>> Start
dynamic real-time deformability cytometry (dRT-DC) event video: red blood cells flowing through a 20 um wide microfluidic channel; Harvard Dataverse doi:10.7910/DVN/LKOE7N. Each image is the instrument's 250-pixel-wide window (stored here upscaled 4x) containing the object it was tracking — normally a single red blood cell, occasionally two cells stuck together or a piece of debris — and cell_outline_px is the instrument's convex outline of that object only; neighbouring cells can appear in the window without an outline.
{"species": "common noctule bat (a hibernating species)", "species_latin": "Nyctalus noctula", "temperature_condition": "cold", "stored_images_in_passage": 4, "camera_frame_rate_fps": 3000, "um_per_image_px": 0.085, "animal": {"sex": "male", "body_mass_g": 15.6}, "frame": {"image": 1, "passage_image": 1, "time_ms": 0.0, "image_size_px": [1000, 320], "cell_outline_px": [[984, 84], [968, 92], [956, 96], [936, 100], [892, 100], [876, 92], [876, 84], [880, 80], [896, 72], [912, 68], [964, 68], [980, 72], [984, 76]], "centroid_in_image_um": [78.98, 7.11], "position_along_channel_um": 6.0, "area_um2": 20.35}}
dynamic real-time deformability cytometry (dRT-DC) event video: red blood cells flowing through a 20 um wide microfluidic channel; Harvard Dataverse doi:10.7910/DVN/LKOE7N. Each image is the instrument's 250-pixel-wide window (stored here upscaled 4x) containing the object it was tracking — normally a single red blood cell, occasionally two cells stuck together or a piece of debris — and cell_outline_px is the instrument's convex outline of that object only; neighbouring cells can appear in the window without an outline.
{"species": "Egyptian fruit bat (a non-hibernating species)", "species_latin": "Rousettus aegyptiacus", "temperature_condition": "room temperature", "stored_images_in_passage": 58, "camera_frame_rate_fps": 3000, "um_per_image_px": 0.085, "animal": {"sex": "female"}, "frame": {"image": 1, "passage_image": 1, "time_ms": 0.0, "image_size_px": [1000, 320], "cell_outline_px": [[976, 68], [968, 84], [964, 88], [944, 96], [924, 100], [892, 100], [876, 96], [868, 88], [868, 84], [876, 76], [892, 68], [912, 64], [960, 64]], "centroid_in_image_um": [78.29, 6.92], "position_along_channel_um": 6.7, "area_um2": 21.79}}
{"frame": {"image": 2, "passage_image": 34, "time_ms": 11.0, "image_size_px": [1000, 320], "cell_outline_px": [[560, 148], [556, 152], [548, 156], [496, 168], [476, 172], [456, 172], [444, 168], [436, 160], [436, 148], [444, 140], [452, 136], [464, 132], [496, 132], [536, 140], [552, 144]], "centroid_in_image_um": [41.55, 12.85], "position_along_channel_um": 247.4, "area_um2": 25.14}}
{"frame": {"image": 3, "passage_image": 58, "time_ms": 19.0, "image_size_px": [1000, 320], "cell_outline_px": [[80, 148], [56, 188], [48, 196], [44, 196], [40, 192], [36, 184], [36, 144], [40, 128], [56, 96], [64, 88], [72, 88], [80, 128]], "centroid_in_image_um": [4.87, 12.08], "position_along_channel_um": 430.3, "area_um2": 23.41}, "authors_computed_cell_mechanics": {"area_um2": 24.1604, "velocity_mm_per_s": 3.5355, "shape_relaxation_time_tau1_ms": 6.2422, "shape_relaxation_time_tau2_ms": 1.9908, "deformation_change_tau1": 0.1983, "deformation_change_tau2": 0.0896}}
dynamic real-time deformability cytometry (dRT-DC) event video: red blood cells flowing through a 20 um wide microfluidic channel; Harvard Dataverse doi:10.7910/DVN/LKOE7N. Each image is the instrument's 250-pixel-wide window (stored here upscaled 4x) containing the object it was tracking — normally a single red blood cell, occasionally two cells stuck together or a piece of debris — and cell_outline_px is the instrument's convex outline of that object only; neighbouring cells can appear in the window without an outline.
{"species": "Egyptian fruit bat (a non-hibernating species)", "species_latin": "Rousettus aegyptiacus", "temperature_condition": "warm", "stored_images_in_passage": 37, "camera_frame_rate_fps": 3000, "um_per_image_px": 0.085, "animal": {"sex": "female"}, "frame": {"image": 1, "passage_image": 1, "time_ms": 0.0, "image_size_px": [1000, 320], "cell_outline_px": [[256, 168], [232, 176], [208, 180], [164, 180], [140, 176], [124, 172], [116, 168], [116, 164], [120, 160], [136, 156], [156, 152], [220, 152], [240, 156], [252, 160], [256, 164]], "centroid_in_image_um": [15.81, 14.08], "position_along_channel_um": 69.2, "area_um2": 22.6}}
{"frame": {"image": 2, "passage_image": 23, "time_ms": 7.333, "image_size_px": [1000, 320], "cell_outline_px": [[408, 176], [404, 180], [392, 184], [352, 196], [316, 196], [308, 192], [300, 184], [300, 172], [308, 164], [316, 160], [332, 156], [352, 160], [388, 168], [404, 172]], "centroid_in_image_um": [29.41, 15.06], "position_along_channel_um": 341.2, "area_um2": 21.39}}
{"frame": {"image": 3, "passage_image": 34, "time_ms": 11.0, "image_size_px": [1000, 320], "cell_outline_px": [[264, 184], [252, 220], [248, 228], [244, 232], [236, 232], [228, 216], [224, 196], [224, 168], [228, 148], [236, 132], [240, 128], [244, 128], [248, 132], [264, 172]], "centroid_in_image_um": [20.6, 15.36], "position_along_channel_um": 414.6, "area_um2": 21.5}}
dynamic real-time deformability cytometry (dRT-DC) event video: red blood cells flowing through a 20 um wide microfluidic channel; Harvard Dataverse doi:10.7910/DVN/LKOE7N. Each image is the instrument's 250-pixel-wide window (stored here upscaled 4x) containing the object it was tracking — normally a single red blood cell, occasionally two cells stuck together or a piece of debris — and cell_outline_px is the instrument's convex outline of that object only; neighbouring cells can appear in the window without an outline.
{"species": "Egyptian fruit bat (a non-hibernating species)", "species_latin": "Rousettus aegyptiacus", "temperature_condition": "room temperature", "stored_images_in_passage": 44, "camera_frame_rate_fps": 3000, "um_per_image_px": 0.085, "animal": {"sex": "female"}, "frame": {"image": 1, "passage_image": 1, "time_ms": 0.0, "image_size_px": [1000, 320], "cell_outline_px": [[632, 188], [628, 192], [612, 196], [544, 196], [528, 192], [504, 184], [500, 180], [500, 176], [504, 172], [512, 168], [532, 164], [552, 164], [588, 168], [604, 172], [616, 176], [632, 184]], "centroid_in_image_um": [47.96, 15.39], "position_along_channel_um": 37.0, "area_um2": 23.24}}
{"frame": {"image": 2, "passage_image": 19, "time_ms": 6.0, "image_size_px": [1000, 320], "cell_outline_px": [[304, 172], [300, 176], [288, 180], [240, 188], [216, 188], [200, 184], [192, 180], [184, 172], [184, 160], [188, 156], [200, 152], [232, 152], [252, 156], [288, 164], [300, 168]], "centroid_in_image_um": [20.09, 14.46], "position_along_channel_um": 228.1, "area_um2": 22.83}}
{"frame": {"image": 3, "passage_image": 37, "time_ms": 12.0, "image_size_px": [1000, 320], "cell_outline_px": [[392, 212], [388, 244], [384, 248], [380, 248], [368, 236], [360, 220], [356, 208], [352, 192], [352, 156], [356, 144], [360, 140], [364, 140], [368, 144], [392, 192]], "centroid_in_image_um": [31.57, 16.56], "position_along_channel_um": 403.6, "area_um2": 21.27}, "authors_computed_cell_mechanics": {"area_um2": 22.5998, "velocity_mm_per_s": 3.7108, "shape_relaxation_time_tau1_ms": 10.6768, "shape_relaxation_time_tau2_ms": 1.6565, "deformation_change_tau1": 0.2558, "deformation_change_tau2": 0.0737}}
>> End
> [Required task]: Return all of the data precisely as it appears.

> [Written solution]:
dynamic real-time deformability cytometry (dRT-DC) event video: red blood cells flowing through a 20 um wide microfluidic channel; Harvard Dataverse doi:10.7910/DVN/LKOE7N. Each image is the instrument's 250-pixel-wide window (stored here upscaled 4x) containing the object it was tracking — normally a single red blood cell, occasionally two cells stuck together or a piece of debris — and cell_outline_px is the instrument's convex outline of that object only; neighbouring cells can appear in the window without an outline.
{"species": "common noctule bat (a hibernating species)", "species_latin": "Nyctalus noctula", "temperature_condition": "cold", "stored_images_in_passage": 4, "camera_frame_rate_fps": 3000, "um_per_image_px": 0.085, "animal": {"sex": "male", "body_mass_g": 15.6}, "frame": {"image": 1, "passage_image": 1, "time_ms": 0.0, "image_size_px": [1000, 320], "cell_outline_px": [[984, 84], [968, 92], [956, 96], [936, 100], [892, 100], [876, 92], [876, 84], [880, 80], [896, 72], [912, 68], [964, 68], [980, 72], [984, 76]], "centroid_in_image_um": [78.98, 7.11], "position_along_channel_um": 6.0, "area_um2": 20.35}}
dynamic real-time deformability cytometry (dRT-DC) event video: red blood cells flowing through a 20 um wide microfluidic channel; Harvard Dataverse doi:10.7910/DVN/LKOE7N. Each image is the instrument's 250-pixel-wide window (stored here upscaled 4x) containing the object it was tracking — normally a single red blood cell, occasionally two cells stuck together or a piece of debris — and cell_outline_px is the instrument's convex outline of that object only; neighbouring cells can appear in the window without an outline.
{"species": "Egyptian fruit bat (a non-hibernating species)", "species_latin": "Rousettus aegyptiacus", "temperature_condition": "room temperature", "stored_images_in_passage": 58, "camera_frame_rate_fps": 3000, "um_per_image_px": 0.085, "animal": {"sex": "female"}, "frame": {"image": 1, "passage_image": 1, "time_ms": 0.0, "image_size_px": [1000, 320], "cell_outline_px": [[976, 68], [968, 84], [964, 88], [944, 96], [924, 100], [892, 100], [876, 96], [868, 88], [868, 84], [876, 76], [892, 68], [912, 64], [960, 64]], "centroid_in_image_um": [78.29, 6.92], "position_along_channel_um": 6.7, "area_um2": 21.79}}
{"frame": {"image": 2, "passage_image": 34, "time_ms": 11.0, "image_size_px": [1000, 320], "cell_outline_px": [[560, 148], [556, 152], [548, 156], [496, 168], [476, 172], [456, 172], [444, 168], [436, 160], [436, 148], [444, 140], [452, 136], [464, 132], [496, 132], [536, 140], [552, 144]], "centroid_in_image_um": [41.55, 12.85], "position_along_channel_um": 247.4, "area_um2": 25.14}}
{"frame": {"image": 3, "passage_image": 58, "time_ms": 19.0, "image_size_px": [1000, 320], "cell_outline_px": [[80, 148], [56, 188], [48, 196], [44, 196], [40, 192], [36, 184], [36, 144], [40, 128], [56, 96], [64, 88], [72, 88], [80, 128]], "centroid_in_image_um": [4.87, 12.08], "position_along_channel_um": 430.3, "area_um2": 23.41}, "authors_computed_cell_mechanics": {"area_um2": 24.1604, "velocity_mm_per_s": 3.5355, "shape_relaxation_time_tau1_ms": 6.2422, "shape_relaxation_time_tau2_ms": 1.9908, "deformation_change_tau1": 0.1983, "deformation_change_tau2": 0.0896}}
dynamic real-time deformability cytometry (dRT-DC) event video: red blood cells flowing through a 20 um wide microfluidic channel; Harvard Dataverse doi:10.7910/DVN/LKOE7N. Each image is the instrument's 250-pixel-wide window (stored here upscaled 4x) containing the object it was tracking — normally a single red blood cell, occasionally two cells stuck together or a piece of debris — and cell_outline_px is the instrument's convex outline of that object only; neighbouring cells can appear in the window without an outline.
{"species": "Egyptian fruit bat (a non-hibernating species)", "species_latin": "Rousettus aegyptiacus", "temperature_condition": "warm", "stored_images_in_passage": 37, "camera_frame_rate_fps": 3000, "um_per_image_px": 0.085, "animal": {"sex": "female"}, "frame": {"image": 1, "passage_image": 1, "time_ms": 0.0, "image_size_px": [1000, 320], "cell_outline_px": [[256, 168], [232, 176], [208, 180], [164, 180], [140, 176], [124, 172], [116, 168], [116, 164], [120, 160], [136, 156], [156, 152], [220, 152], [240, 156], [252, 160], [256, 164]], "centroid_in_image_um": [15.81, 14.08], "position_along_channel_um": 69.2, "area_um2": 22.6}}
{"frame": {"image": 2, "passage_image": 23, "time_ms": 7.333, "image_size_px": [1000, 320], "cell_outline_px": [[408, 176], [404, 180], [392, 184], [352, 196], [316, 196], [308, 192], [300, 184], [300, 172], [308, 164], [316, 160], [332, 156], [352, 160], [388, 168], [404, 172]], "centroid_in_image_um": [29.41, 15.06], "position_along_channel_um": 341.2, "area_um2": 21.39}}
{"frame": {"image": 3, "passage_image": 34, "time_ms": 11.0, "image_size_px": [1000, 320], "cell_outline_px": [[264, 184], [252, 220], [248, 228], [244, 232], [236, 232], [228, 216], [224, 196], [224, 168], [228, 148], [236, 132], [240, 128], [244, 128], [248, 132], [264, 172]], "centroid_in_image_um": [20.6, 15.36], "position_along_channel_um": 414.6, "area_um2": 21.5}}
dynamic real-time deformability cytometry (dRT-DC) event video: red blood cells flowing through a 20 um wide microfluidic channel; Harvard Dataverse doi:10.7910/DVN/LKOE7N. Each image is the instrument's 250-pixel-wide window (stored here upscaled 4x) containing the object it was tracking — normally a single red blood cell, occasionally two cells stuck together or a piece of debris — and cell_outline_px is the instrument's convex outline of that object only; neighbouring cells can appear in the window without an outline.
{"species": "Egyptian fruit bat (a non-hibernating species)", "species_latin": "Rousettus aegyptiacus", "temperature_condition": "room temperature", "stored_images_in_passage": 44, "camera_frame_rate_fps": 3000, "um_per_image_px": 0.085, "animal": {"sex": "female"}, "frame": {"image": 1, "passage_image": 1, "time_ms": 0.0, "image_size_px": [1000, 320], "cell_outline_px": [[632, 188], [628, 192], [612, 196], [544, 196], [528, 192], [504, 184], [500, 180], [500, 176], [504, 172], [512, 168], [532, 164], [552, 164], [588, 168], [604, 172], [616, 176], [632, 184]], "centroid_in_image_um": [47.96, 15.39], "position_along_channel_um": 37.0, "area_um2": 23.24}}
{"frame": {"image": 2, "passage_image": 19, "time_ms": 6.0, "image_size_px": [1000, 320], "cell_outline_px": [[304, 172], [300, 176], [288, 180], [240, 188], [216, 188], [200, 184], [192, 180], [184, 172], [184, 160], [188, 156], [200, 152], [232, 152], [252, 156], [288, 164], [300, 168]], "centroid_in_image_um": [20.09, 14.46], "position_along_channel_um": 228.1, "area_um2": 22.83}}
{"frame": {"image": 3, "passage_image": 37, "time_ms": 12.0, "image_size_px": [1000, 320], "cell_outline_px": [[392, 212], [388, 244], [384, 248], [380, 248], [368, 236], [360, 220], [356, 208], [352, 192], [352, 156], [356, 144], [360, 140], [364, 140], [368, 144], [392, 192]], "centroid_in_image_um": [31.57, 16.56], "position_along_channel_um": 403.6, "area_um2": 21.27}, "authors_computed_cell_mechanics": {"area_um2": 22.5998, "velocity_mm_per_s": 3.7108, "shape_relaxation_time_tau1_ms": 10.6768, "shape_relaxation_time_tau2_ms": 1.6565, "deformation_change_tau1": 0.2558, "deformation_change_tau2": 0.0737}}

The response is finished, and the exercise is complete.